As pointed out previously, the float machines were selected as 170 cubic foot Agitair machines for circuit flexibility. In our case we might have used 300 cubic foot machines or perhaps 500 cubic foot as the trend today is to go to larger and larger units which was considered, but eliminated for the flexibility factor. If we had selected 500 cubic foot units and utilized 5 units as roughers instead of 14 and 3 units in the scavenger area instead of 8 units, the cost savings in unit cost per cubic foot would be substantial with a resultant savings in building area. Due to the costs of building concentrators in these inflationary days, the larger units must be considered. 1,000 cubic foot units are now available and will soon be in operation.

Dilution water for the flotation circuit is derived from two sources. Concentrate thickener overflow water gravitates directly to the recleaner feed sump for dilution in recleaner flotation. Process water additions are made to each of the rougher, rougher scavenger, cleaner, recleaner and cleaner scavenger concentrate launders and to the regrind cyclone feed sump.

In addition, fresh water sprays are located above each concentrate launder for froth suppression.

Vertical pumps are used for froth products and horizontal pumps for tailings and cyclone feeds.
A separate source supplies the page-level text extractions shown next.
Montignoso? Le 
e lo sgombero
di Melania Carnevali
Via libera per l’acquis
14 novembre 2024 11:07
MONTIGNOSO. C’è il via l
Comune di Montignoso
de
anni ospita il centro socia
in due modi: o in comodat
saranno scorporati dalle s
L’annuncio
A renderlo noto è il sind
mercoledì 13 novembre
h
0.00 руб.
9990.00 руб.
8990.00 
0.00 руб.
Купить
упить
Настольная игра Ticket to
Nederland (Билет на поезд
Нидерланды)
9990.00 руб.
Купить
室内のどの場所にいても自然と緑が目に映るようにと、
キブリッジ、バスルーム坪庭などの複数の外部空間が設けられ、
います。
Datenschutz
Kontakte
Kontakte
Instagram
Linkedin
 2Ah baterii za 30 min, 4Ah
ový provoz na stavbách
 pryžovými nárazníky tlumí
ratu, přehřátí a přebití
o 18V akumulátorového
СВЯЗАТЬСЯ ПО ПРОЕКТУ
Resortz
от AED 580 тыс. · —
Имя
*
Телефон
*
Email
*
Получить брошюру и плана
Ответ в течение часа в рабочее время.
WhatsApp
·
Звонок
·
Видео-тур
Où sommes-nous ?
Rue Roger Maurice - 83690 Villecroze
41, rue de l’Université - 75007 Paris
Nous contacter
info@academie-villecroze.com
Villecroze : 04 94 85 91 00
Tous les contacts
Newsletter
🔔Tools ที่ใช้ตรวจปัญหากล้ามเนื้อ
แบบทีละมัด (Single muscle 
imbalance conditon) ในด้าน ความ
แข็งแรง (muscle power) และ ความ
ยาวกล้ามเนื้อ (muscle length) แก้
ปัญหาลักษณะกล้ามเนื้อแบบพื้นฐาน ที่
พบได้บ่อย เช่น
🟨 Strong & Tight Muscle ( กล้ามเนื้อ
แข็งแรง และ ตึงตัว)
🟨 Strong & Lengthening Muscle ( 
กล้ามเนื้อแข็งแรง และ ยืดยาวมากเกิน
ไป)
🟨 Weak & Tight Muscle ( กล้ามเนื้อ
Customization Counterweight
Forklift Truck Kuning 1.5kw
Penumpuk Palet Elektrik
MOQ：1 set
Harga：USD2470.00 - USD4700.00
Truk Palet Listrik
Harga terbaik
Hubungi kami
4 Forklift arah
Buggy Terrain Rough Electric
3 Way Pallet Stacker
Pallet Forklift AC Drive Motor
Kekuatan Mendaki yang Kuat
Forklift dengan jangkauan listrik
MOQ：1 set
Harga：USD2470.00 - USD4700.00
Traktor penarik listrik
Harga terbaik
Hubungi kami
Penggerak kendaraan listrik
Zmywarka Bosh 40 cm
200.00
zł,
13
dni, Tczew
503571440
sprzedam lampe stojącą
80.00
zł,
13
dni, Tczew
All seven banks of flotation machines are fitted with bubble-tube automatic pulp level controls and are Galigher 170 machines.

The circuit design permits the following by-pass strategies to be adopted:

– routing of cleaner scavenger tail direct to final tail.
– routing of cleaner concentrate to final concentrate .
– redirection of regrind cyclone overflow from cleaner feed to recleaner feed.
– by-pass of the regrind cyclones and hence the regrind section.
– routing of rougher concentrate to recleaner feed.
– by-pass of concentrate thickener overflow to the regrind cyclone feed sump and tailing thickener overflow sump.
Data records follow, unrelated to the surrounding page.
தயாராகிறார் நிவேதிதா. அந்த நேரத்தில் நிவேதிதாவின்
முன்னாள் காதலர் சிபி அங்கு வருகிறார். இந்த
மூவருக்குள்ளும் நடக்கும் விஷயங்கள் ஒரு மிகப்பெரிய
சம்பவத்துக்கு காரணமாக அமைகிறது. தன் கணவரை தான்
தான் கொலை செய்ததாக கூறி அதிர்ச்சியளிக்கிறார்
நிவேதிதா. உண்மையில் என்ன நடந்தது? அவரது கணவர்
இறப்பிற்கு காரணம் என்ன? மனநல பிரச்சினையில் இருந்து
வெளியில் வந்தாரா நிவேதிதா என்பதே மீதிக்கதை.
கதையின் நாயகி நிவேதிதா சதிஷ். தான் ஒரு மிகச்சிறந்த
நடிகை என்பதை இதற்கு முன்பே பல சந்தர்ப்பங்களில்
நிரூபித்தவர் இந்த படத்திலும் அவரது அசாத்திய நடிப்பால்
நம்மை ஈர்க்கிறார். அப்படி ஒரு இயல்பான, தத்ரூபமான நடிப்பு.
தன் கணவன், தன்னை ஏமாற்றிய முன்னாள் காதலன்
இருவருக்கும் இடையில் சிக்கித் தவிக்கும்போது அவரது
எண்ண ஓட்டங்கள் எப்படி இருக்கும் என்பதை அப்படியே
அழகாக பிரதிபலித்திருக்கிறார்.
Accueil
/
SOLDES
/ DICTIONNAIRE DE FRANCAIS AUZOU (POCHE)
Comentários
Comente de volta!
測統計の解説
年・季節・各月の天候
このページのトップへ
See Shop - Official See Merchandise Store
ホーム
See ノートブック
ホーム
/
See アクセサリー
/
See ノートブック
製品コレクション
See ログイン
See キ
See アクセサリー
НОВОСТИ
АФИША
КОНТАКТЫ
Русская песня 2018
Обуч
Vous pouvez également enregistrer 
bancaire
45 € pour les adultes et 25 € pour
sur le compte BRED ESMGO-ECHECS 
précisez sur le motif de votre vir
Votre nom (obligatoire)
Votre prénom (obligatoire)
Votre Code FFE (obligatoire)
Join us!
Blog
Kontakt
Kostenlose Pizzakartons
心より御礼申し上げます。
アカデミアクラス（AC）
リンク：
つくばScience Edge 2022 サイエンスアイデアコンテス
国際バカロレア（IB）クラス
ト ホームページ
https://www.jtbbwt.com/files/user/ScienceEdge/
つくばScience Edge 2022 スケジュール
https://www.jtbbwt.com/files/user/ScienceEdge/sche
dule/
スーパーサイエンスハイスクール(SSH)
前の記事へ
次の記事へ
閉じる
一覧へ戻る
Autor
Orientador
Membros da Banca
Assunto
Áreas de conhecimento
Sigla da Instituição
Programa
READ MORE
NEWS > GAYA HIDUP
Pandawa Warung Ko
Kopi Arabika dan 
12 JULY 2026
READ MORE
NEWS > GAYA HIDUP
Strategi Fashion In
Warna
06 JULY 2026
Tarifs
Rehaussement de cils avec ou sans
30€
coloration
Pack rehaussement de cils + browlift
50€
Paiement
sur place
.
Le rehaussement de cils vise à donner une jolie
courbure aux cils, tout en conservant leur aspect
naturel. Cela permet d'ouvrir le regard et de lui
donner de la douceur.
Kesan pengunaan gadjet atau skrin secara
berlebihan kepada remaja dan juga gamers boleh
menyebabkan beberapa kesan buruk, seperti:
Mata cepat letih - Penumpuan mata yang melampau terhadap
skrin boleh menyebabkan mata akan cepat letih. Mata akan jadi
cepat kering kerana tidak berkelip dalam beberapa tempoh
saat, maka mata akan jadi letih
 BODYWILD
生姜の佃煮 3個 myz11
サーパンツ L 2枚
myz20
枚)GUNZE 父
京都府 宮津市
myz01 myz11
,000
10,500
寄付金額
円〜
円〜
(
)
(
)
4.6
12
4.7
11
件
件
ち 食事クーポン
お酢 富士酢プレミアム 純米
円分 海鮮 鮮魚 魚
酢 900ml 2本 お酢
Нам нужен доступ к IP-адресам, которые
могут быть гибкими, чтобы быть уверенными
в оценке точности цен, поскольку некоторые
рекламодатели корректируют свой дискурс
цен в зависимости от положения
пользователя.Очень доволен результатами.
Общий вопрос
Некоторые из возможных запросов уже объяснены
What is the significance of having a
Space has been provided in the flotation section layout for a talc flotation circuit, but no detailed design has been carried out. Its implementation will be dependent on the nature of the ores to be treated and is as follows:

The process flow diagram has been developed for the flotation of these talcy ores. The process depends on the rapid flotation of talc in this rougher flotation stage followed by three stages of cleaning of the rougher talc concentrate.

The talc rougher tail and three-stage cleaner tails are all directed to the No. 1 rougher scavenger bank which in this configuration becomes No. 1 copper rougher bank. The cleaned talc concentrate is discarded to final tail.

Flotation feed passes through one stage of rougher flotation, with rougher flotation tailing passing successively through three stages of rougher scavenger flotation. The unfloated product from the third rougher scavenger section is flotation tail. Rougher concentrate is refloated successively in cleaner and recleaner stages, with the recleaner concentrate leaving the flotation circuit as final concentrate. Cleaner tailing gravitates to cleaner scavenger flotation and recleaner tailing gravitates to cleaner flotation.